Retype the text of every row below character for character, leaving the pictures out of your answer.

++++++++++++++++++++

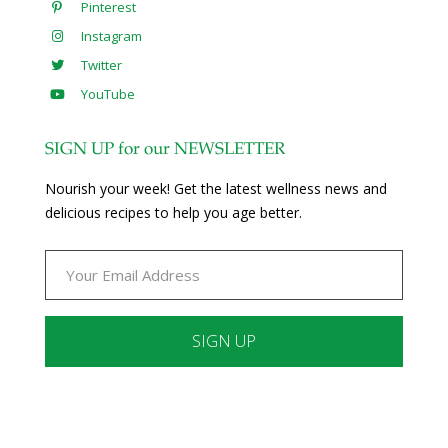
Pinterest
Instagram
Twitter
YouTube
SIGN UP for our NEWSLETTER
Nourish your week! Get the latest wellness news and
delicious recipes to help you age better.
Constant
Contact
Use.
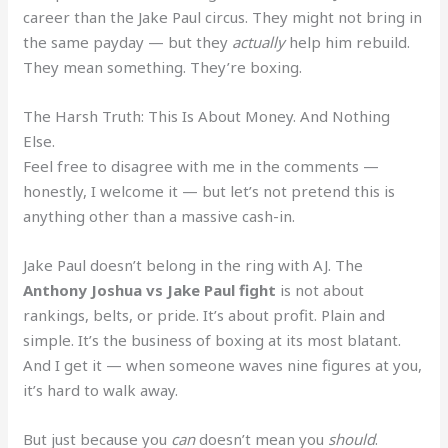
career than the Jake Paul circus. They might not bring in
the same payday — but they
actually
help him rebuild.
They mean something. They’re boxing.
The Harsh Truth: This Is About Money. And Nothing
Else.
Feel free to disagree with me in the comments —
honestly, I welcome it — but let’s not pretend this is
anything other than a massive cash-in.
Jake Paul doesn’t belong in the ring with AJ. The
Anthony Joshua vs Jake Paul fight
is not about
rankings, belts, or pride. It’s about profit. Plain and
simple. It’s the business of boxing at its most blatant.
And I get it — when someone waves nine figures at you,
it’s hard to walk away.
But just because you
can
doesn’t mean you
should
.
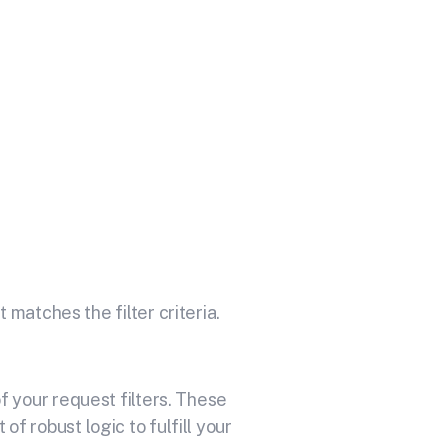
Your API
itoring and alerting made easy
 matches the filter criteria.
 your request filters. These
f robust logic to fulfill your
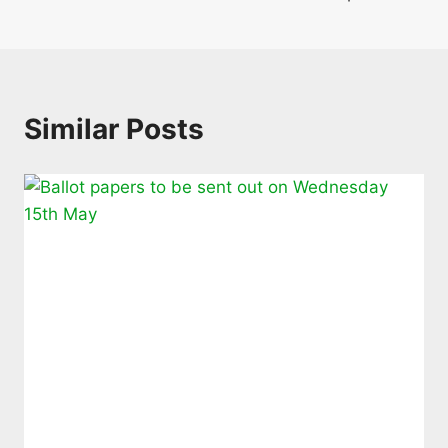
Similar Posts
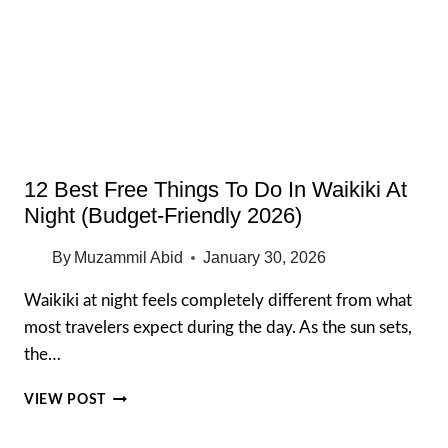
$15
CHEAP
EATS
YOU
MUST
TRY
12 Best Free Things To Do In Waikiki At
Night (Budget-Friendly 2026)
By
Muzammil Abid
January 30, 2026
Waikiki at night feels completely different from what
most travelers expect during the day. As the sun sets,
the…
12
VIEW POST
BEST
FREE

++++++++++++++++++++

▸ **Answer space**:
Pinterest
Instagram
Twitter
YouTube
SIGN UP for our NEWSLETTER
Nourish your week! Get the latest wellness news and
delicious recipes to help you age better.
Constant
Contact
Use.
career than the Jake Paul circus. They might not bring in
the same payday — but they
actually
help him rebuild.
They mean something. They’re boxing.
The Harsh Truth: This Is About Money. And Nothing
Else.
Feel free to disagree with me in the comments —
honestly, I welcome it — but let’s not pretend this is
anything other than a massive cash-in.
Jake Paul doesn’t belong in the ring with AJ. The
Anthony Joshua vs Jake Paul fight
is not about
rankings, belts, or pride. It’s about profit. Plain and
simple. It’s the business of boxing at its most blatant.
And I get it — when someone waves nine figures at you,
it’s hard to walk away.
But just because you
can
doesn’t mean you
should
.
Your API
itoring and alerting made easy
 matches the filter criteria.
 your request filters. These
f robust logic to fulfill your
Similar Posts
$15
CHEAP
EATS
YOU
MUST
TRY
12 Best Free Things To Do In Waikiki At
Night (Budget-Friendly 2026)
By
Muzammil Abid
January 30, 2026
Waikiki at night feels completely different from what
most travelers expect during the day. As the sun sets,
the…
12
VIEW POST
BEST
FREE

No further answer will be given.